## Selection
__________________________________________________

Docket: IMM-4626-19
Citation: 2020 FC 385
Ottawa, Ontario, March 16, 2020
PRESENT: The Honourable Madam Justice Heneghan
BETWEEN:
|
SALTANAT JUMALIEVA
|
Applicant
|
and
|
THE MINISTER OF CITIZENSHIP
AND IMMIGRATION
|
Respondent
|
JUDGMENT AND REASONS
[1]
Ms. Saltanat Jumalieva (the “Applicant”
) seeks judicial review of the decision of a Visa Officer (the “Officer”
), dated May 25, 2019. In that decision, the Officer refused the Applicant’s application for permanent residence in Canada as a member of the self-employed persons class, as defined in section 88(1) of the Immigration and Refugee Protection Regulations, SOR/2002-227 (the “Regulations”
).
[2]
The Applicant, a citizen of Kyrgyzstan, applied for permanent residence as a member of the self-employed persons class in the capacity of an interior designer. The Officer denied the application on the grounds that there was insufficient evidence to establish she met the definition of “self-employed person”
described in subsection 88(1) of the Regulations.
[3]
The Applicant now argues that the Officer breached the duty of procedural fairness. Specifically, she submits that the breach arises from the Officer’s failure to give her the opportunity to respond to concerns regarding her eligibility and requiring that she submit a business plan. The Applicant argues that this failure offends the doctrine of legitimate expectations.
[4]
The Applicant relies on sections 5.14 and 11 of the Immigration, Refugees and Citizenship Canada (“IRCC”
) “Overseas Processing Manual 8: Entrepreneur and Self-Employed”
(the “Manual”
) and argues that she had an expectation that the Officer would raise any concerns with her application and that the Officer would not require a business plan without a specific request.
[5]
The Applicant also argues that the decision was based on unreasonable findings of fact. She submits that the Officer failed to explain why her evidence was insufficient, did not consider all of the evidence including a list of clients and portfolio, and unreasonably assessed her business plan.
[6]
The Minister of Citizenship and Immigration (the “Respondent”
) submits that no breach of procedural fairness occurred and that the decision is reasonable.
[7]
The Respondent filed the affidavits of Ms. Tracy Burtt and of Ms. Hailey Dang in response to the Applicant’s arguments.

__________________________________________________

## Listed records
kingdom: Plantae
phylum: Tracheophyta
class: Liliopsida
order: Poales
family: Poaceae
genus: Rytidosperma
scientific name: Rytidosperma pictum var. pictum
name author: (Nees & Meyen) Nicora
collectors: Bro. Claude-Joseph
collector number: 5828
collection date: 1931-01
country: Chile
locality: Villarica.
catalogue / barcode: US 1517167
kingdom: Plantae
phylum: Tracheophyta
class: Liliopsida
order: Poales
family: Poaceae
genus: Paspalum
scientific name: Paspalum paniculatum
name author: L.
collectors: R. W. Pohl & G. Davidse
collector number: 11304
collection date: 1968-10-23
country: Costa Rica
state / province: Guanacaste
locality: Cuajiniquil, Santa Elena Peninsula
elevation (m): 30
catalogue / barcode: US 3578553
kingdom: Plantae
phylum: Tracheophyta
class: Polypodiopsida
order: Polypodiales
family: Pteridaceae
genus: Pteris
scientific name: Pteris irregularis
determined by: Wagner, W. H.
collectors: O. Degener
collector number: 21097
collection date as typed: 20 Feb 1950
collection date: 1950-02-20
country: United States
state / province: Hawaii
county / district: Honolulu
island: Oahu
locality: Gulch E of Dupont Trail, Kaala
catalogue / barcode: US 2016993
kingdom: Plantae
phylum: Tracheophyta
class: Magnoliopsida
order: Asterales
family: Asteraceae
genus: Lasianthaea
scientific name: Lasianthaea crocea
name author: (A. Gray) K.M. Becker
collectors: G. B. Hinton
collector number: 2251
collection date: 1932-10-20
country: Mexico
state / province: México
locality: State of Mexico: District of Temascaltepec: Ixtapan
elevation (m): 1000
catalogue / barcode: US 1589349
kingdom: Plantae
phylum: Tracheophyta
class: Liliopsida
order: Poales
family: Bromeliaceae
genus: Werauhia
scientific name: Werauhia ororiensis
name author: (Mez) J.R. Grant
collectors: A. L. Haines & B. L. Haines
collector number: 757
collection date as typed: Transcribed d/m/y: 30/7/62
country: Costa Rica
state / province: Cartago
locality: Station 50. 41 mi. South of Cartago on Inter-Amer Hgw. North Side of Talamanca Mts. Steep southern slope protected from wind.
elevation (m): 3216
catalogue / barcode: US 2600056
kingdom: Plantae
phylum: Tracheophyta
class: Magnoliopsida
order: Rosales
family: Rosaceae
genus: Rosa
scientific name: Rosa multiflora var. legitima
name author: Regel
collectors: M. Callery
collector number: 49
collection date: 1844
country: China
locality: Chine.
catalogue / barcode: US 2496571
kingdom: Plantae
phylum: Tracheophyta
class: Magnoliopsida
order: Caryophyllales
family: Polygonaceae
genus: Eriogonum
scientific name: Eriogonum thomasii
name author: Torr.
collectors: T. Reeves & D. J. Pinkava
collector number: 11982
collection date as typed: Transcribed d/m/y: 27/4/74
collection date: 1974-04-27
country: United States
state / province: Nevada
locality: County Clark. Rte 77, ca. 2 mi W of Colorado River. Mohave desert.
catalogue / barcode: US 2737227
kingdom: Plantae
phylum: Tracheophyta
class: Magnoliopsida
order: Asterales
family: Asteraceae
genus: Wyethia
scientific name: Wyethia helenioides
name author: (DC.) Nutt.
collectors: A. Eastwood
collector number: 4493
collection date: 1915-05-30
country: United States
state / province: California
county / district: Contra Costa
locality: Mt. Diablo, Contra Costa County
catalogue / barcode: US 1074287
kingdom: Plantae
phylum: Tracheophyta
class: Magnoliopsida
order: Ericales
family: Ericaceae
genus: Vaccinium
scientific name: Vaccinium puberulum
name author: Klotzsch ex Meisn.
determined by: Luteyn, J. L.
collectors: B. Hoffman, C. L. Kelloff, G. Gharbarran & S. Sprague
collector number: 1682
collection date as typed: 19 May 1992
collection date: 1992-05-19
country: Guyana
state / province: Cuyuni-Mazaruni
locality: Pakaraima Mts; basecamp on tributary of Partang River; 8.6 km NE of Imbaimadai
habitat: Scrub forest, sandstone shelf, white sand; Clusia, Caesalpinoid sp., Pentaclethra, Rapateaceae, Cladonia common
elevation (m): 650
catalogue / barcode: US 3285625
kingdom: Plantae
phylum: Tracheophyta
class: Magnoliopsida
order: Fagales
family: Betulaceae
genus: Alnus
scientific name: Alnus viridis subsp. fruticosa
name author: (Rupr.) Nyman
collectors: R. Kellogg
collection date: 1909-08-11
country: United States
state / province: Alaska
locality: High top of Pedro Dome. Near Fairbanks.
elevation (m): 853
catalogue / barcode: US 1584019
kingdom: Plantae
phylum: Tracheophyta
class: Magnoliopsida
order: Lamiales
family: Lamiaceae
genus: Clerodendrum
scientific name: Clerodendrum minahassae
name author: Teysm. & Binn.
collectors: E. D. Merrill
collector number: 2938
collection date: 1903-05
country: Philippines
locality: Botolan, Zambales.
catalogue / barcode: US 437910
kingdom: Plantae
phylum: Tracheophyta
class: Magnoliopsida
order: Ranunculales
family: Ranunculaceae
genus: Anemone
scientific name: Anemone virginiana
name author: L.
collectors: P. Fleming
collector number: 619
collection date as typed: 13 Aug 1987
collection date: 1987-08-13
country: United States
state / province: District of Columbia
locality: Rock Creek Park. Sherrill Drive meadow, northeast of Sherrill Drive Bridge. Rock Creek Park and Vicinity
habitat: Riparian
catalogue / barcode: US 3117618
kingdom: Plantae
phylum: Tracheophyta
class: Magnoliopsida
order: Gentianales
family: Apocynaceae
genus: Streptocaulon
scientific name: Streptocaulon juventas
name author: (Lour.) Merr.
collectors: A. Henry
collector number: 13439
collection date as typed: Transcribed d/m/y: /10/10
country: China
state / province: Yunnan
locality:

__________________________________________________

## Directions
a) Answer these questions using the judgment:
(i) Of which country is the Applicant a citizen?
(ii) On what date was the Visa Officer's decision made?
(iii) Whose affidavits did the Respondent file?
b) List every short form that the judgment defines in parentheses.
c) Duplicate everything in the judgment from "described in subsection" down to "a specific request.".
The data that accompany the judgment are separate material.

## Final results
a)
(i) Kyrgyzstan
(ii) May 25, 2019
(iii) Ms. Tracy Burtt and Ms. Hailey Dang

b)
Applicant
Officer
Regulations
IRCC
Manual
Respondent

c)
described in subsection 88(1) of the Regulations.
[3]
The Applicant now argues that the Officer breached the duty of procedural fairness. Specifically, she submits that the breach arises from the Officer’s failure to give her the opportunity to respond to concerns regarding her eligibility and requiring that she submit a business plan. The Applicant argues that this failure offends the doctrine of legitimate expectations.
[4]
The Applicant relies on sections 5.14 and 11 of the Immigration, Refugees and Citizenship Canada (“IRCC”
) “Overseas Processing Manual 8: Entrepreneur and Self-Employed”
(the “Manual”
) and argues that she had an expectation that the Officer would raise any concerns with her application and that the Officer would not require a business plan without a specific request.